Number 2 Talley, in the distance beyond the barricade in the foreground, is marked only the by barricade.
This was the last building that shot at the DuPont Works. It was without loss of life ... the last incident until the plant shut down, 29 years later.
Looking from the Power House, across the plant, in the far distance -- top center, the building with the dormers -- is the Main Office as it looked in the 1920s. Like much of the plant, it remained virtually unchanged until the plant closed.
In another DuPont history site, this building was mis-identified as the "DuPont Hotel." Not so.
Looking closely at the main office, there is a chimney on the right corner of the Main Office building. This provided a fireplace in the Works Manager's (nee, Works Superintendent's) office.

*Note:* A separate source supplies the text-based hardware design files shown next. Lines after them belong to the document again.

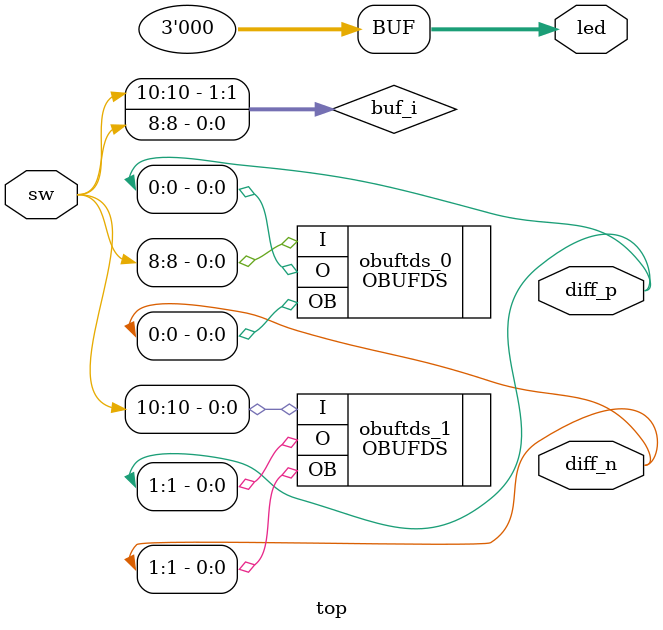
<source format=v>
/*
A simplistic test for OBUFDS. Two of them are instanciated and their outpus
are connected to LEDs. Data inputs are controlled by switches.

Truth tables:

SW8  | LED3 LED2
 0   |  1    0
 1   |  0    1

SW10 | LED8 LED7
 0   |  0    1
 0   |  1    0

Couldn't use all switches and buttons at the same time as the differential
IOs use different IOSTANDARD than the single ended ones and have to be in
a separate bank.

*/
`default_nettype none

// ============================================================================

module top
(
input  wire [11:8] sw,
output wire [11:9] led,

output wire [1:0]  diff_p,
output wire [1:0]  diff_n
);

// ============================================================================
// OBUFTDS
wire [1:0] buf_i;

OBUFDS obuftds_0 (
  .I(buf_i[0]),
  .O(diff_p[0]), // LED2
  .OB(diff_n[0]) // LED3
);

OBUFDS obuftds_1 (
  .I(buf_i[1]),
  .O(diff_p[1]), // LED8
  .OB(diff_n[1]) // LED7
);

// ============================================================================

assign buf_i[0] = sw[ 8];
assign buf_i[1] = sw[10];

assign led[11:9] = 3'd0;

endmodule


</source>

This image is within the (Repauno style) barricade within Three Hall (dynamite cartidging machine). The wheels in the foreground belong to a narrow gauge railroad flatcar that was used to move ("truck") powder. The operators who moved powder from the mixers to the cartridging machine were called truckers.
Ole had been in the laboratory since the 1950s and had provided continuity as the fresh new chemists came in, and went on to other work. He, along with dozens of others, held the pieces of history in their heads -- how did something happen? When? Why? What outcome? Same details like the fact that when Number Two Talley caught fire and exploded, the mixer was running Master Mix, a short step away from a dynamite called "Ditching."
If a nitrator shot, DuPont or competitor, another plant would send Master Mix, 50% nitroglycerine in 50% absorbents (dopes).
Flames shot hundreds of feet from the Talley Mix House and ignited a powder buggy inside the barricade a number 3 Hall Machine. Number 3 Hall Machine blew up seconds after the Talley Mix House.
The wooden building outside the barricade and to the left of the narrow gauge rail line is the Heater House -- it is literally where the building's heating unit was housed, although there was no air conditioning.
In 1947, Number Two Talley Mix House caught fire and detonated.
Ole Solum, Works Laboratory Technician, tells part of the tale, in what are a series of inspired quotes:
They were running Master Mix. The operator on the upper deck of Two Talley Mix House was working the rake on the dry ingredients, and a fire started.
George "Skinny" Jorgensen, Powderline Foreman, continues.
The guy on the top floor saw the fire and started to yell, "fire!" There were only two of them, and they got out of the building.